(Excerpts from a dataset)
· · · · · · ·

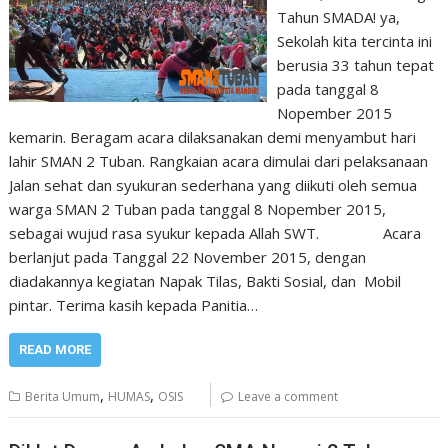
Tahun SMADA! ya,
Sekolah kita tercinta ini
berusia 33 tahun tepat
pada tanggal 8
Nopember 2015
kemarin. Beragam acara dilaksanakan demi menyambut hari
lahir SMAN 2 Tuban. Rangkaian acara dimulai dari pelaksanaan
Jalan sehat dan syukuran sederhana yang diikuti oleh semua
warga SMAN 2 Tuban pada tanggal 8 Nopember 2015,
sebagai wujud rasa syukur kepada Allah SWT. Acara
berlanjut pada Tanggal 22 November 2015, dengan
diadakannya kegiatan Napak Tilas, Bakti Sosial, dan Mobil
pintar. Terima kasih kepada Panitia…
READ MORE
,
,
Berita Umum
HUMAS
OSIS
Leave a comment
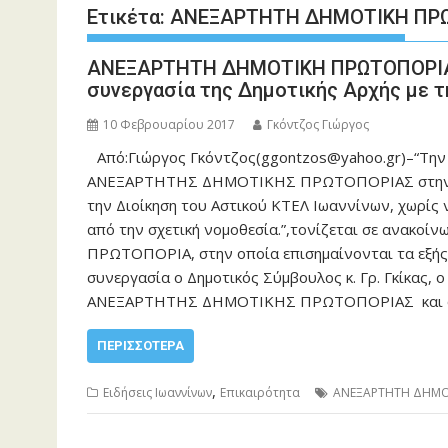
Ετικέτα:
ΑΝΕΞΑΡΤΗΤΗ ΔΗΜΟΤΙΚΗ ΠΡΩ
ΑΝΕΞΑΡΤΗΤΗ ΔΗΜΟΤΙΚΗ ΠΡΩΤΟΠΟΡΙΑ-“
συνεργασία της Δημοτικής Αρχής με τ
10 Φεβρουαρίου 2017
Γκόντζος Γιώργος
Από:Γιώργος Γκόντζος(ggontzos@yahoo.gr)–“Την 
ΑΝΕΞΑΡΤΗΤΗΣ ΔΗΜΟΤΙΚΗΣ ΠΡΩΤΟΠΟΡΙΑΣ στην από
την Διοίκηση του Αστικού ΚΤΕΛ Ιωαννίνων, χωρίς ν
από την σχετική νομοθεσία.”,τονίζεται σε ανακ
ΠΡΩΤΟΠΟΡΙΑ, στην οποία επισημαίνονται τα εξής:
συνεργασία ο Δημοτικός Σύμβουλος κ. Γρ. Γκίκας, 
ΑΝΕΞΑΡΤΗΤΗΣ ΔΗΜΟΤΙΚΗΣ ΠΡΩΤΟΠΟΡΙΑΣ και ο οπ
ΠΕΡΙΣΣΌΤΕΡΑ
,
Ειδήσεις Ιωαννίνων
Επικαιρότητα
ΑΝΕΞΑΡΤΗΤΗ ΔΗΜΟΤ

· · · · · · ·

== DIRECTIONS ==
Please print the data above in its entirety, exactly, but without any picture.

== OUTPUT FOR THIS TASK ==
Tahun SMADA! ya,
Sekolah kita tercinta ini
berusia 33 tahun tepat
pada tanggal 8
Nopember 2015
kemarin. Beragam acara dilaksanakan demi menyambut hari
lahir SMAN 2 Tuban. Rangkaian acara dimulai dari pelaksanaan
Jalan sehat dan syukuran sederhana yang diikuti oleh semua
warga SMAN 2 Tuban pada tanggal 8 Nopember 2015,
sebagai wujud rasa syukur kepada Allah SWT. Acara
berlanjut pada Tanggal 22 November 2015, dengan
diadakannya kegiatan Napak Tilas, Bakti Sosial, dan Mobil
pintar. Terima kasih kepada Panitia…
READ MORE
,
,
Berita Umum
HUMAS
OSIS
Leave a comment
Ετικέτα:
ΑΝΕΞΑΡΤΗΤΗ ΔΗΜΟΤΙΚΗ ΠΡΩ
ΑΝΕΞΑΡΤΗΤΗ ΔΗΜΟΤΙΚΗ ΠΡΩΤΟΠΟΡΙΑ-“
συνεργασία της Δημοτικής Αρχής με τ
10 Φεβρουαρίου 2017
Γκόντζος Γιώργος
Από:Γιώργος Γκόντζος(ggontzos@yahoo.gr)–“Την 
ΑΝΕΞΑΡΤΗΤΗΣ ΔΗΜΟΤΙΚΗΣ ΠΡΩΤΟΠΟΡΙΑΣ στην από
την Διοίκηση του Αστικού ΚΤΕΛ Ιωαννίνων, χωρίς ν
από την σχετική νομοθεσία.”,τονίζεται σε ανακ
ΠΡΩΤΟΠΟΡΙΑ, στην οποία επισημαίνονται τα εξής:
συνεργασία ο Δημοτικός Σύμβουλος κ. Γρ. Γκίκας, 
ΑΝΕΞΑΡΤΗΤΗΣ ΔΗΜΟΤΙΚΗΣ ΠΡΩΤΟΠΟΡΙΑΣ και ο οπ
ΠΕΡΙΣΣΌΤΕΡΑ
,
Ειδήσεις Ιωαννίνων
Επικαιρότητα
ΑΝΕΞΑΡΤΗΤΗ ΔΗΜΟΤ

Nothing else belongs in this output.